The bus returned to Port Voll with over 4,000 moorings and some rather decent boats. From there we visited La Barceloneta and the main beach of the town. Unfortunately, the day had not improved and wind and rain now swept the beach. My goal was to see Sagrada Familia the most popular of Barcelona’s works by the famous architect Gaudi. We changed from the red west line to the green east line to see the Familia but it was not to be. In fact, it is so popular that you have to purchase tickets to visit. By the time, we got there the tickets had sold out until the following day. So, we strolled around the Familia and I was able to take a few pictures even though it was still under renovation/repair.

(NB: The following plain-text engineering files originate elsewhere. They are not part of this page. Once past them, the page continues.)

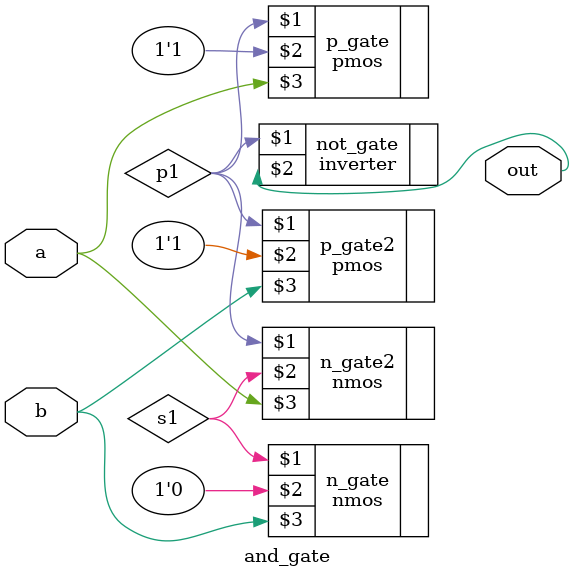
<source format=v>
module and_gate (
  input a,
  input b,
  output out
);
  wire s1; // wire connecting nmos in series
  wire p1; // output of nmos and pmos
  pmos #(2) p_gate (p1, 1'b1, a);
  pmos #(2) p_gate2 (p1, 1'b1, b);
  nmos #(1) n_gate (s1, 1'b0, b);
  nmos #(1) n_gate2 (p1, s1, a);
  inverter not_gate (p1, out);
endmodule // 
</source>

We found a warm bar across the road and ordered a paella. We made the decision to abandon the bus and try our hand at the Metro to visit the old part of the town. After investigating the available lines at the nearby Metro, we decided on the purple line to Paral-el. Once we arrived at the station we found it is situated on the Avenue Paral-el and very close to the cable car tower where we started our trip. We were still not in the old town so we headed to the wharves and took a left-hand turn to Avenue la Rambla and into the heart of the old town. On the way, we passed a reminder of Barcelona’s industrial history, and a reminder of it is medieval past. The old town was drab and although it had its fair share of old churches, medieval bridges, and Roman relics, it did not capture our interest. The sky had lost its cloudiness and the warmth of the sun could be felt and appreciated but it did not last long. We stopped at a small bar and enjoyed a fruit smoothie each and decided to head back to the ship. Our excitement was so great that we left without paying which I remembered when we were halfway back to our collection point causing us to retrace our steps pay our bill and start again. Tomorrow is Mallorca and Palma de Mallorca.

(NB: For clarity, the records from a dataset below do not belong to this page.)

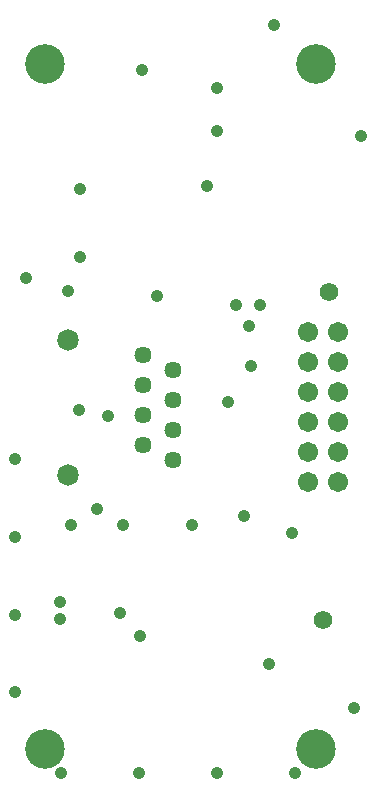
<source format=gbr>
G04 DesignSpark PCB PRO Gerber Version 10.0 Build 5299*
G04 #@! TF.Part,Single*
G04 #@! TF.FileFunction,Soldermask,Bot*
G04 #@! TF.FilePolarity,Negative*
%FSLAX35Y35*%
%MOIN*%
G04 #@! TA.AperFunction,ViaPad*
%ADD10C,0.04143*%
G04 #@! TA.AperFunction,ComponentPad*
%ADD14C,0.05730*%
G04 #@! TA.AperFunction,ViaPad*
%ADD11C,0.06200*%
G04 #@! TA.AperFunction,ComponentPad*
%ADD13C,0.06702*%
%ADD15C,0.07194*%
G04 #@! TA.AperFunction,WasherPad*
%ADD12C,0.13198*%
G04 #@! TD.AperFunction*
X0Y0D02*
D02*
D10*
X18110Y42913D03*
Y68898D03*
Y94882D03*
Y120866D03*
X21654Y181102D03*
X33071Y67323D03*
Y73228D03*
X33465Y16142D03*
X35827Y176772D03*
X36614Y98819D03*
X39370Y137008D03*
X39764Y188189D03*
Y210630D03*
X45276Y103937D03*
X49213Y135039D03*
X53150Y69291D03*
X53937Y98819D03*
X59449Y16142D03*
X59843Y61811D03*
X60236Y250394D03*
X65354Y175197D03*
X77165Y98819D03*
X81890Y211811D03*
X85433Y16142D03*
Y229921D03*
Y244488D03*
X88976Y139720D03*
X91732Y172047D03*
X94488Y101575D03*
X96063Y164961D03*
X96850Y151575D03*
X99606Y172047D03*
X102756Y52362D03*
X104331Y265354D03*
X110236Y96063D03*
X111417Y16142D03*
X131102Y37795D03*
X133465Y228346D03*
D02*
D11*
X120866Y66929D03*
X122579Y176516D03*
D02*
D12*
X27953Y24016D03*
Y252362D03*
X118504Y24016D03*
Y252362D03*
D02*
D13*
X115591Y113189D03*
Y123189D03*
Y133189D03*
Y143189D03*
Y153189D03*
Y163189D03*
X125591Y113189D03*
Y123189D03*
Y133189D03*
Y143189D03*
Y153189D03*
Y163189D03*
D02*
D14*
X60630Y125512D03*
Y135512D03*
Y145512D03*
Y155512D03*
X70630Y120512D03*
Y130512D03*
Y140512D03*
Y150512D03*
D02*
D15*
X35630Y115508D03*
Y160516D03*
X0Y0D02*
M02*

</source>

The Retirees return to Italy – On board the SS Costa Diadema – Savona

Our next port of call is Savona. During the night, the ship navigates around the Ligurian coast past Portofino and Genoa. Our plan is to travel by bus to Genoa and check out the old town. It is a bit overcast when we arrive in Genoa. It is an early start and an hour by autostrada to Genoa and we are dropped off at a square beside the aquarium and a fake galleon donated by Roman Polanski after he finished making a pirate movie.

Genoa is a much lively place with its ancient buildings having covered footpath hiding the retail premises beneath the residences above. For the naval historians reading this, you will know of Genoa’s maritime history, its long – time battle with Venice for dominance of the sea lanes and the wealth of the town but those who don’t need to see our photos of the city gates and how residences and shops have all but swallowed it up, the streets lined with shops, the continuous apartments and the piazzas, the public icons on buildings, the churches (including San Maria Madellane where an Italian playing bagpipes played a lament on the anniversary of a deceased husband for the grieving widow and San Pietro in Banchi) and banks that line even the smallest streets.

Following the back streets led us to the mall in Via San Lorenzo. Here the more extravagant monuments could be found in Piazzas San Lorenzo (Cathedrale San Lorenzo) Matteotti (Chiesa del Gesu) and Ferrari. Outside the Chiesa del Gesu a protest to abuse of children. After the fountain in Piazza Ferrari we followed into Via Dante and the house of Christopher Columbus, that famous mariner who discovered and claimed for the King of Spain the Americas and all the time he was Genoese not Italian or Spanish. Remember Genoa was a city state with its own government, and naval force and Italy would not be unified until 1861 under Garibaldi.

After the house of Columbus, we passed into Piazza Dante and there stood two towers and another town gate. So, we sat in the sun with our stolen rolls from the ship and had our morning tea looking at a Roman ruin and the city gate connected to the remnant of the city wall. Following the city wall, we passed little trattorias, doorways in the wall, and the Piazza di Sarzano. After calling into a ship’s chandelier to pick up a thingo, we made our way back to the bus in Piazza Caricamento and return to the Diadema.